Ya sabía yo que era imposible entrar a la habitación de mi madre y que no te la cargaras por algo. Bueno, había salido sano y salvo, sin cicatrices, no me podía quejar.

Tener un secreto tan gordo dentro de mi cerebro me ponía muy nervioso. Había momentos en que me parecía que no me cabía el secreto en la cabeza. Por la noche le dije dos o tres veces a mi abuelo cuando nos acostábamos:

—Abuelo, mañana es tu cumpleaños, pero jamás lo celebraremos.

Mi abuelo decía: «Pues bueno», y cerraba los ojos para dormirse. Hay veces que parece un terrible hombre impasible.

Al día siguiente le abrí las tripas a mi cerdo. Mi cerdo es una hucha de barro. Generalmente la gente rompe el cerdo cuando tiene la hucha llena; pero como yo nunca espero a tenerla llena y siempre quiero abrirla cuando suenan dos o tres monedas porque más no aguanto, mi padre le hizo una ranura secreta en la barriga y todos tan contentos: ni yo tengo que romper la hucha ni ellos tienen que comprarme una cada domingo.

Tenía ciento cincuenta pesetas. No era mucho. La verdad es que sólo llevaba ahorrando un fin de semana; eso no daba ni para comprar las bufandas esas a las que mi abuelo tenía tanto asco. Si hubiera tenido dinero me hubiera gustado comprarle una dentadura postiza. Es que la que tiene se la hicieron un pelín grande y como se ponga a comer algo duro es un desastre mundial: acaba por quitarse la dentadura con el trozo de carne clavado en sus dientes postizos.

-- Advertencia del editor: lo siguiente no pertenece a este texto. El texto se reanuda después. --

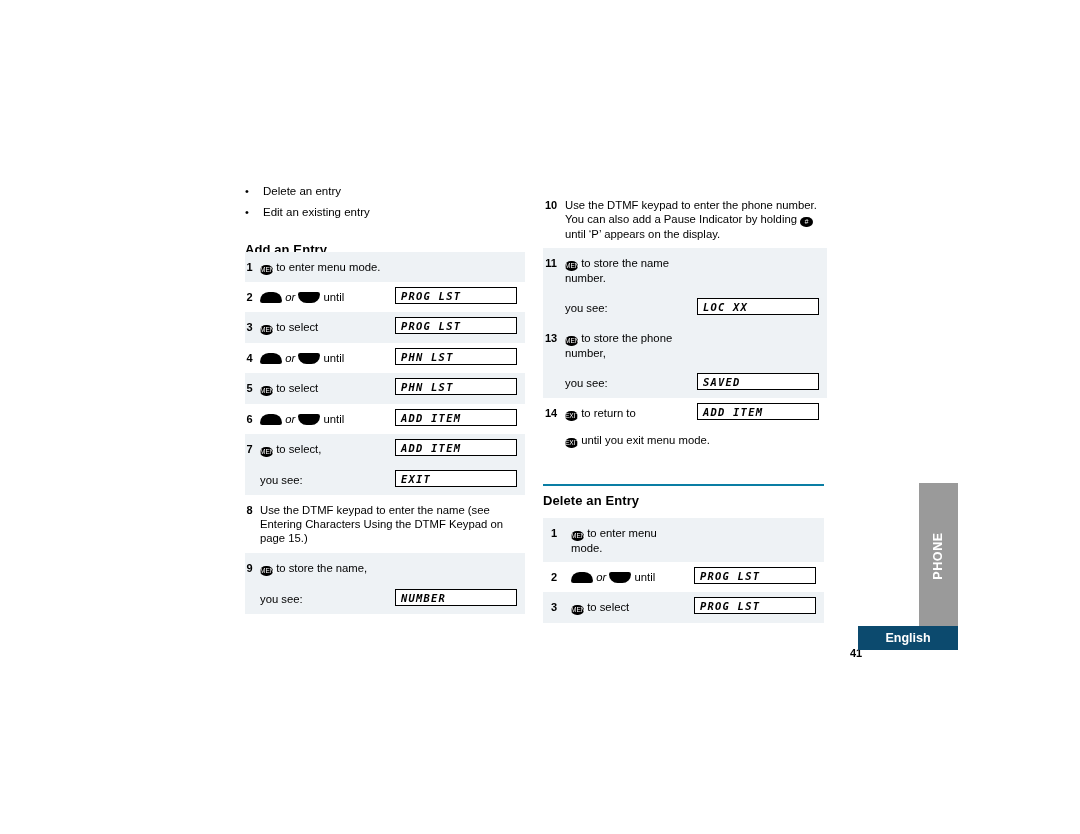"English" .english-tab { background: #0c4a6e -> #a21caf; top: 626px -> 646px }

Me llevé las ciento cincuenta pesetas al colegio. Estaba a punto de gastármelas en el Puesto Azul —el Puesto Azul es el puesto del señor Mariano, que tiene todas las chucherías conocidas en uno y otro confín—, en una bolsa de canicas rojas que le han traído al señor Mariano desde China; pero me eché para atrás porque desde que el Imbécil estuvo a punto de ahogarse con mis canicas, mi madre las tiene bastante prohibidas. Nada de canicas. Luego vi unos sobres que tiene de indios, pero es que los indios del señor Mariano no se tienen de pie, y a mí me gusta que se tengan de pie para hacer una montaña con el cojín y poner a todos los indios asomando sus plumas por detrás, como en las películas. Nada de indios. Luego vi una peonza, pero ya tenía. Un yoyó, ya tenía… ¿A que no sabes lo que vi de repente, sin previo aviso? Una dentadura de Drácula. No tenía dinero para una dentadura de dentista, pero sí para comprarle a mi abuelo una de Drácula. Me gastaría el dinero en mi abuelo. En ese momento fui la mejor persona que he conocido en mi vida, sin exagerar. Fui como ese niño del cuento que es capaz de morir por salvar a su abuelo. Menos mal que yo no me veía en la obligación de morir, porque, la verdad, eso me lo hubiera pensado dos veces.